Akcja ofensywna, w której jeden z zawodników gra z broniącym go rywalem jeden na jednego, a jego partnerzy z drużyny starają się odciągnąć jak najdalej od niego innych obrońców (najczęściej odchodząc w stronę narożników lub schodząc na przeciwną stronę atakowanej części parkietu).
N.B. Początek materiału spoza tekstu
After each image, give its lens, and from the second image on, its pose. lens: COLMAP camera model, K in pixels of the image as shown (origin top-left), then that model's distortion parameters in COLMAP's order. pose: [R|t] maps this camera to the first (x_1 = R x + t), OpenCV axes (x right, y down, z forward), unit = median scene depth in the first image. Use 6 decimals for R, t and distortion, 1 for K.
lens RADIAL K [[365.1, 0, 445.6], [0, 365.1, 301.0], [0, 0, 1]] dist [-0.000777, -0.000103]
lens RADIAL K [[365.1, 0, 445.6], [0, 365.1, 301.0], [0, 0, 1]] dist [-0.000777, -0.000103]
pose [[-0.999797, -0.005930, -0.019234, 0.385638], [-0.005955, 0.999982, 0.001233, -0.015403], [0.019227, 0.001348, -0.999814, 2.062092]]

Izolacja często bywa określana jako ISO. Jest to podstawowa zagrywka w koszykówce, której powodzenie zależy przede wszystkim od indywidualnych umiejętności danego koszykarza. Stąd izolacje grane są najczęściej właśnie dla najlepszych graczy danej drużyny. Często stosuje się też izolację po zmianie krycia, gdy któryś z graczy ma wyraźną przewagę nad kryjącym go zawodnikiem (bardzo częsta sytuacja to rozgrywający mający przed sobą wolniejszego wysokiego zawodnika lub przeciwnie wysoki zawodnik, mający za obrońcę dużo niższego rywala).
Izolacje grane są szczególnie często w końcówkach kwart, gdy gracz z piłką decyduje się na indywidualną próbę zakończenia tego fragmentu gry punktami. Bardzo często izolacje możemy oglądać też w samych końcówkach zaciętych spotkań, gdy trenerzy oddają losy meczu w ręce swoich najlepszych graczy i każą reszcie “zejść z drogi”.
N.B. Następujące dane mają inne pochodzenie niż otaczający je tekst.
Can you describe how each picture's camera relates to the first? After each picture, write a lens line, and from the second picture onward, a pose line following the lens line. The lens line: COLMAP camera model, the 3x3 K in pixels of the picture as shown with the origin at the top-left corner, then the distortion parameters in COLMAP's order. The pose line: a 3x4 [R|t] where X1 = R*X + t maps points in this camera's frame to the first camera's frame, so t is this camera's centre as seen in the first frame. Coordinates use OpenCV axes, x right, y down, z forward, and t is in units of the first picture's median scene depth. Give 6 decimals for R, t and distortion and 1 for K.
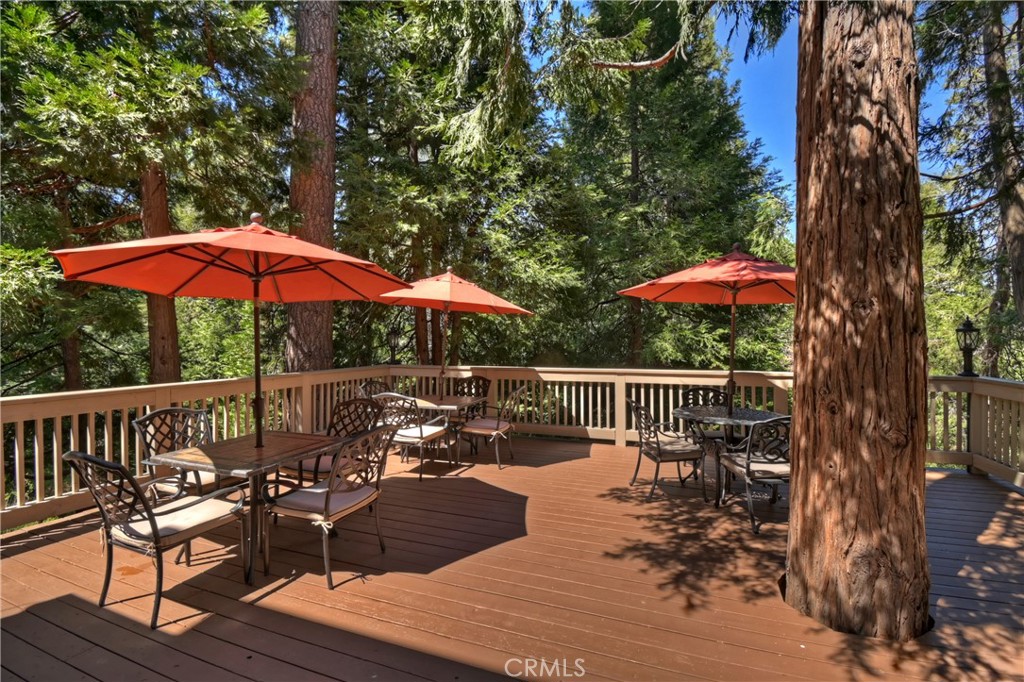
lens RADIAL K [[456.9, 0, 522.2], [0, 456.9, 345.0], [0, 0, 1]] dist [0.005882, -0.001656]
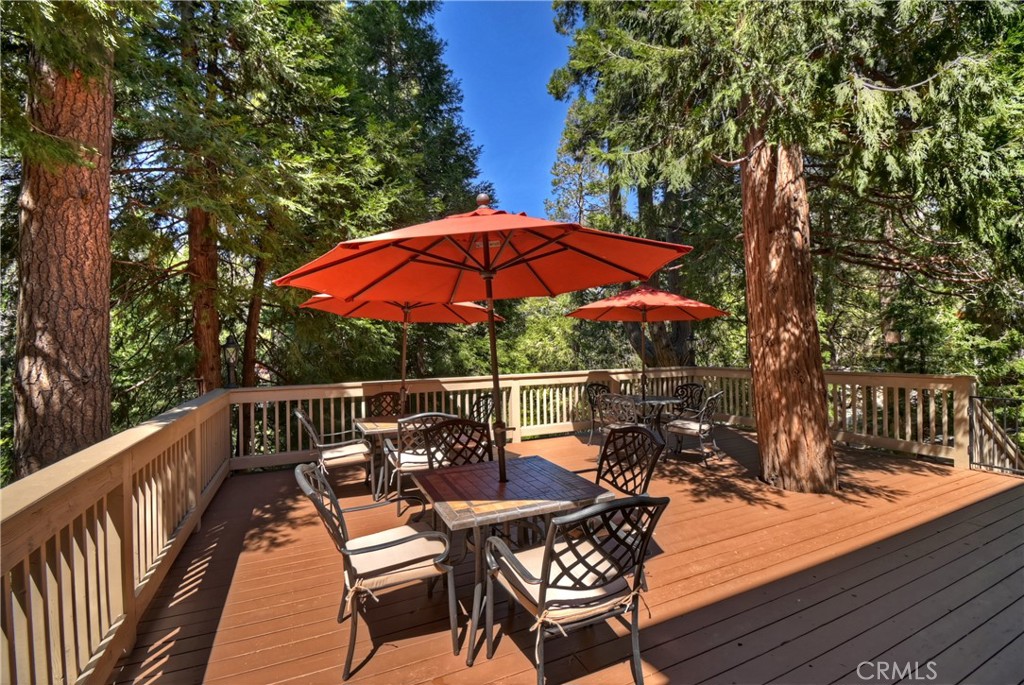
lens RADIAL K [[453.5, 0, 521.9], [0, 453.5, 351.0], [0, 0, 1]] dist [0.027249, 0.000692]
pose [[0.690047, -0.017383, 0.723555, -1.220629], [0.026201, 0.999656, -0.000971, -0.008878], [-0.723290, 0.019628, 0.690266, 0.438509]]
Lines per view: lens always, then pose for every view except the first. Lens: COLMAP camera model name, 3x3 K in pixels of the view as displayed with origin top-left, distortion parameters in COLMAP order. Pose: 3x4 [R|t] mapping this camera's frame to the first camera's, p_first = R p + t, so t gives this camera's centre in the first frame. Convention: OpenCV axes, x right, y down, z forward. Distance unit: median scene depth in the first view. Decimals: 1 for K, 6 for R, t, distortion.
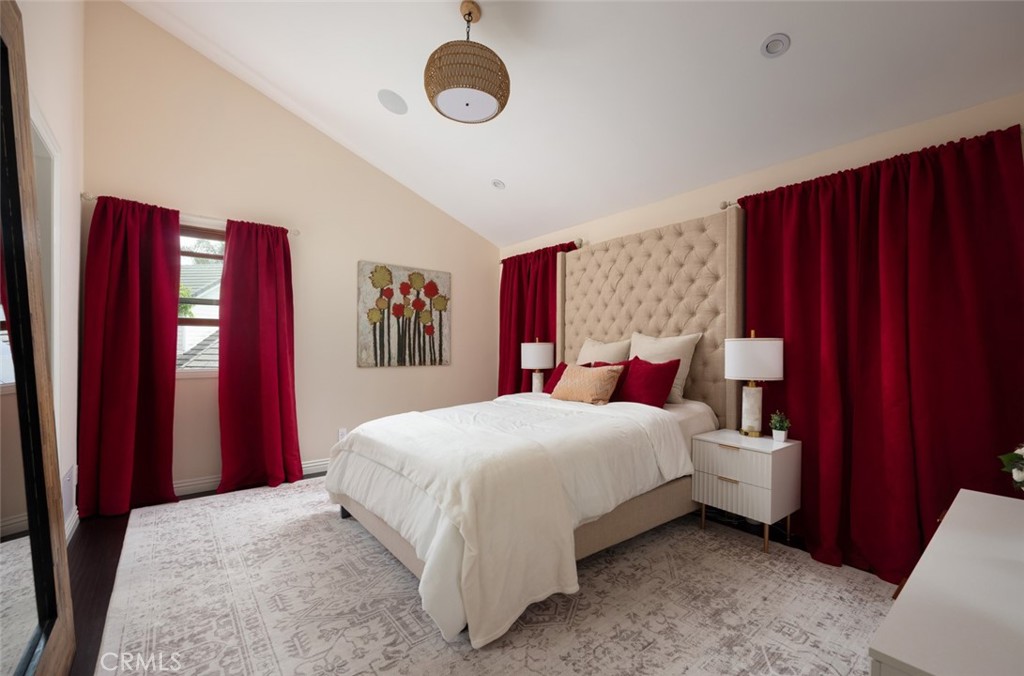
lens RADIAL K [[430.2, 0, 513.0], [0, 430.2, 340.8], [0, 0, 1]] dist [0.001387, 0.000085]
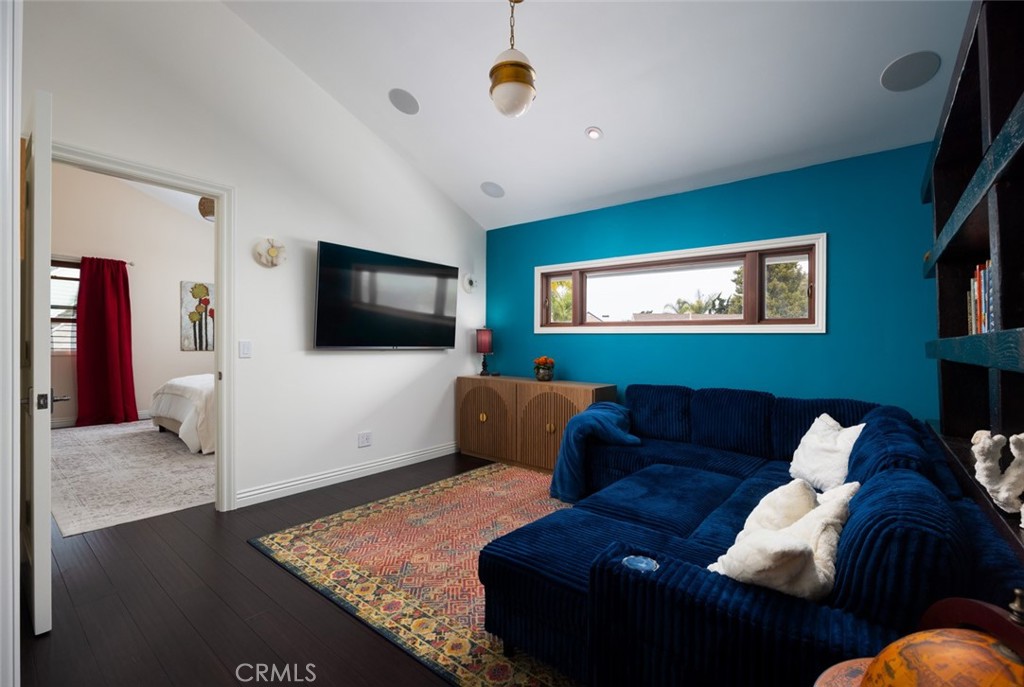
lens RADIAL K [[440.9, 0, 510.8], [0, 440.9, 344.2], [0, 0, 1]] dist [-0.002534, -0.000413]
pose [[0.980275, 0.000883, 0.197636, 0.463600], [-0.002928, 0.999945, 0.010055, 0.019307], [-0.197616, -0.010436, 0.980224, -0.740038]]
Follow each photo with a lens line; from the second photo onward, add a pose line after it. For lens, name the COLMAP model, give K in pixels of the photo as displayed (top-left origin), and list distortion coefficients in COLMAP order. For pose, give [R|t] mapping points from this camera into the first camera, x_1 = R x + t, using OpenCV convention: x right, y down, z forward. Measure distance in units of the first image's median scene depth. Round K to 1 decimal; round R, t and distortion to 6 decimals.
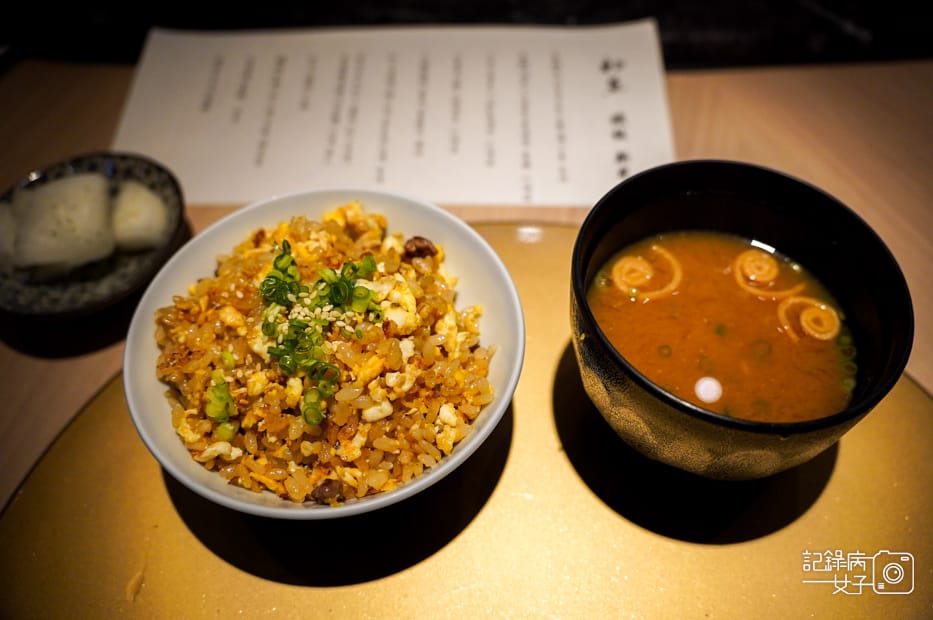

Izolacje nie są zazwyczaj najefektywniejszą bronią w koszykówce, gdyż wymagają dużego wysiłku od jednego gracza, który jest zmuszony grać w pojedynkę. Do tego sprawiają, że poza grą znajduje się reszta zawodników (a więc nie są wykorzystywane ich możliwości). W konsekwencji izolacje nie są opłacalne w dłuższej perspektywie. Są jednak używane często przez trenerów sytuacyjnie, szczególnie gdy zespół ma problemy ze zdobyciem punktów w inny sposób. Są również gracze, którzy sami podejmują decyzję o wejściu w izolację i grze jeden na jeden, nie jest to jednak mile widziane przez trenerów (istnieją oczywiście wyjątki – gracze, którzy zawsze mają zielone światło do podejmowania takich decyzji, np. Kobe Bryant).